Clinical profile of interstitial lung disease in Indian children.

OBJECTIVE

To describe the clinical spectrum and factors associated with poor short-term outcomes in children with interstitial lung disease (ILD).

METHODS

Retrospective chart review

METHODS

Pediatric Chest Clinic of a tertiary care hospital

METHODS

We retrieved information regarding clinical course and laboratory features of all children diagnosed as ILD between January 1999 and February 2010. Disease severity was assessed using ILD score based on clinical features and SpO2 at the time of initial evaluation.
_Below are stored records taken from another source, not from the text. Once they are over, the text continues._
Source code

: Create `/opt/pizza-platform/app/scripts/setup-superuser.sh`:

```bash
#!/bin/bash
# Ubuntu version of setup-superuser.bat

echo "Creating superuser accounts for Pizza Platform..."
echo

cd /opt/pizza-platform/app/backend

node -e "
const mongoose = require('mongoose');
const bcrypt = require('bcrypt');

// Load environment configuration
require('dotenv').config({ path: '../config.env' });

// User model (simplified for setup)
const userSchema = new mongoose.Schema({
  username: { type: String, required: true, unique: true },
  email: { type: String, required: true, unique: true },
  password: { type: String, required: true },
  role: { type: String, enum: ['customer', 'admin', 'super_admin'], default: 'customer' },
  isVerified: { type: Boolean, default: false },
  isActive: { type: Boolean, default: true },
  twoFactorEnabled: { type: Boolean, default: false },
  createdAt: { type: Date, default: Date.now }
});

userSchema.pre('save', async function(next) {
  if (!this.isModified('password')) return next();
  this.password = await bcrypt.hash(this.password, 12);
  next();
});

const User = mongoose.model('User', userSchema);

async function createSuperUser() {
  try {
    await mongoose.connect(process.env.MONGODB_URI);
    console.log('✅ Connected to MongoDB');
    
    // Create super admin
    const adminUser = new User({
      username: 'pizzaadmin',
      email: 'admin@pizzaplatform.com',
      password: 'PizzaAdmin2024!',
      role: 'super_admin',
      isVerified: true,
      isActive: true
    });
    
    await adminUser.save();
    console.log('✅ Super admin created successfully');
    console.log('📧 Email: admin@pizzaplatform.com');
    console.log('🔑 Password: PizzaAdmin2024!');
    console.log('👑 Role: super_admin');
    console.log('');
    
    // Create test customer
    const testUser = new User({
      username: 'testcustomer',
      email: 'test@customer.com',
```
Outcome was assessed after 3 months of initial diagnosis as improved or death/no improvement in symptoms.

RESULTS

90 children (median age, 6.8 years; 62% boys) were diagnosed to have ILD during this period. 46 children were classified as having definite ILD while 44 had possible ILD. The commonest clinical features at presentation were cough (82.2%), dyspnea (80%), pallor (50%), and crackles (45.6%). 3 children (3.3%) died while 21 (23%) showed no improvement in clinical status on follow-up at 3 months. A higher ILD score (RR 3.72, 95% CI 1.4, 9.9) and lower alkaline phosphatase levels (median [IQR]: 205 [175.2] vs. 360 [245.7]; P=0.006) were found to be significantly associated with worse outcomes.

CONCLUSIONS

The common clinical features of ILD in our study included breathlessness, cough and hypoxemia. A working diagnosis of ILD can be made with the help of imaging, bronchoscopy, or lung biopsy. A simple score based on clinical findings and pulse-oximetry might predict those children with poor short-term outcome.